Gotha's Lodge Item:Q10575 is a typical example: it has a starting point Property:P49 but actually several new starts and more than one end Property:P50. People found a lodge, the lodge is closed (in the events of the French Revolution), it re-opens in the national wave of the Napoleonic wars, it is closed again in 1935 and re-eopened in 1949 or later or never.

Is it always the same lodge? What do we do with changing names? The German National Library creates loads of items under ever new names - and you have to make sure to get the respective successions. The alternative: If those involved wanted to state that they actually are the same people (even if that is only a fiction of continuity) let them:

The present solution: We have started to use Property:P137 "History" and Item:Q94446 "active phase":

See Item:Q10575 Lodge "Ernst zum Compaß", Gotha

We can now use qualifiers on each active phase in order to state a respective beginning and a respective end. Is this a good option? How does it work in SPARQL searches if you want to give a time line? How does the option agree with the general P49/P50 use on items?

--Timeline is fine. Try for example Gotha's Lodge between 1760 and 1830. No problem either with the general P49/P50 (you can use OPTIONAL for the history) --Bruno Belhoste (talk) 18:46, 14 May 2020 (CEST)

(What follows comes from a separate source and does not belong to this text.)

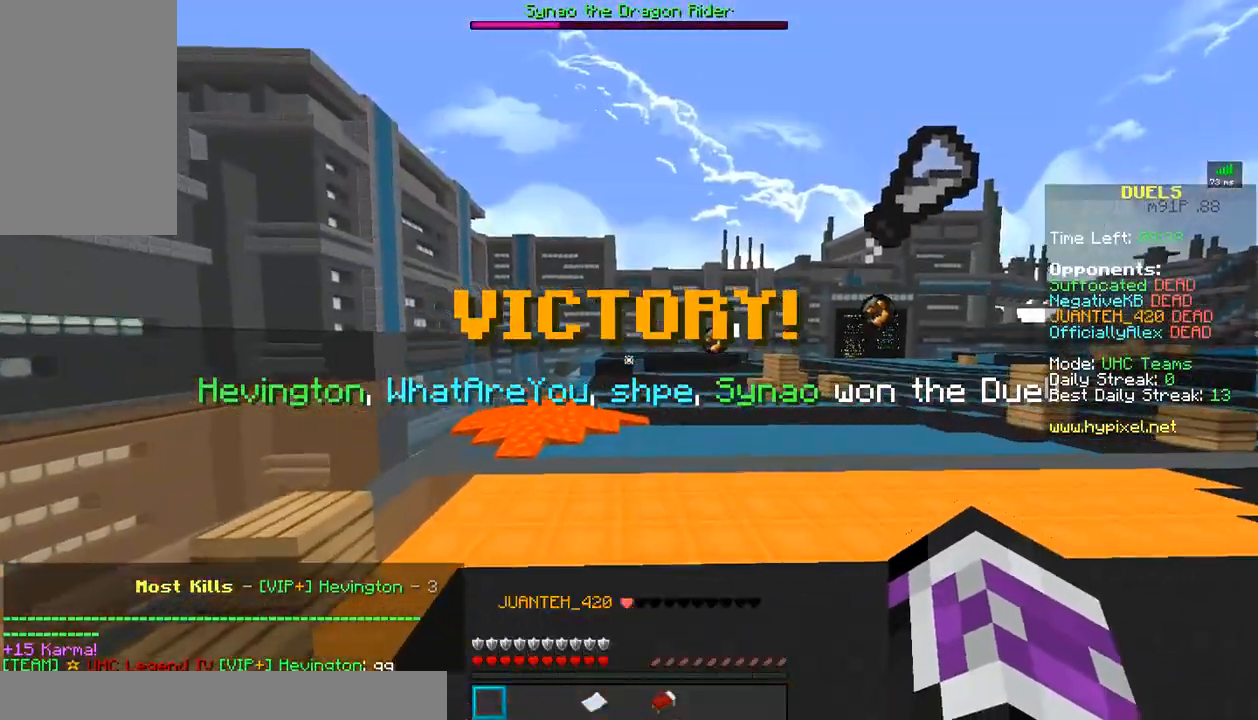
{"keys": ["w"], "mouse": ["left"], "events": [[33, "mouse_left", "up"], [133, "mouse_left", "down"], [183, "mouse_left", "up"], [283, "mouse_left", "down"], [383, "mouse_left", "up"], [483, "mouse_left", "down"]]}
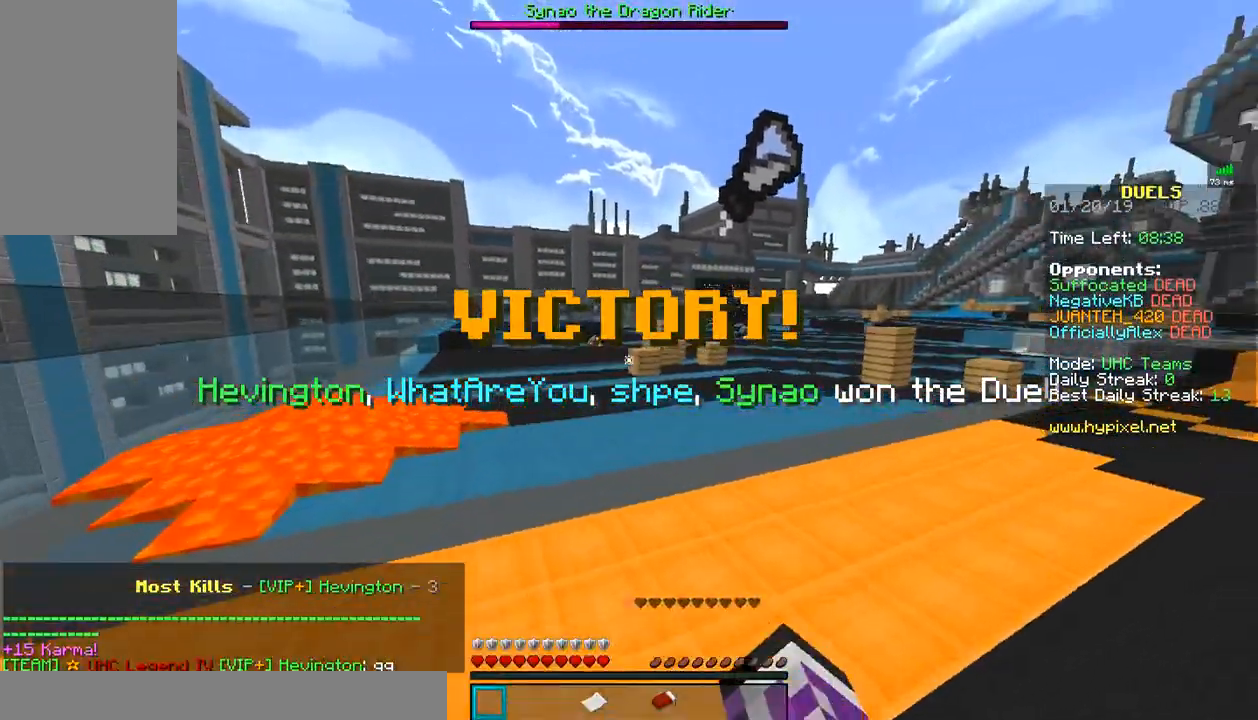
{"keys": ["w"], "mouse": [], "events": [[33, "mouse_left", "up"], [133, "mouse_left", "down"], [233, "mouse_left", "up"]]}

Beautiful. You know how to script these things. (And you should write a blog post one of these days about practical tips - like how to get open refine connected or how to best learn scripting these things... --22:18, 14 May 2020 (CEST)
Just tested it with all the lodges that have these markers. Turns out that the search does not get the continuities. I added labels to show that.
The visualisation packs the histories without understanding the continuities. --Olaf Simons (talk) 07:24, 15 May 2020 (CEST)
yes, there is a problem. I don't see any possibility to solve it because the way the Timeline module of the query service put the data in the layout is to maximize the compacity and there is no way to constrain it to align data by using any criterion; the only solution is to use another Timeline module with more features.--Bruno Belhoste (talk) 12:12, 15 May 2020 (CEST)

Changing names

An organisation can run through dozens of name changes over the years - e.g. an Early Modern Publishing house with name changes whenever a father hands down the business to son, wife, son in law etc.

We are presently using Property:P57 for a history of naming but that is not ideal since usual searches will not get to the the right names at the right moment.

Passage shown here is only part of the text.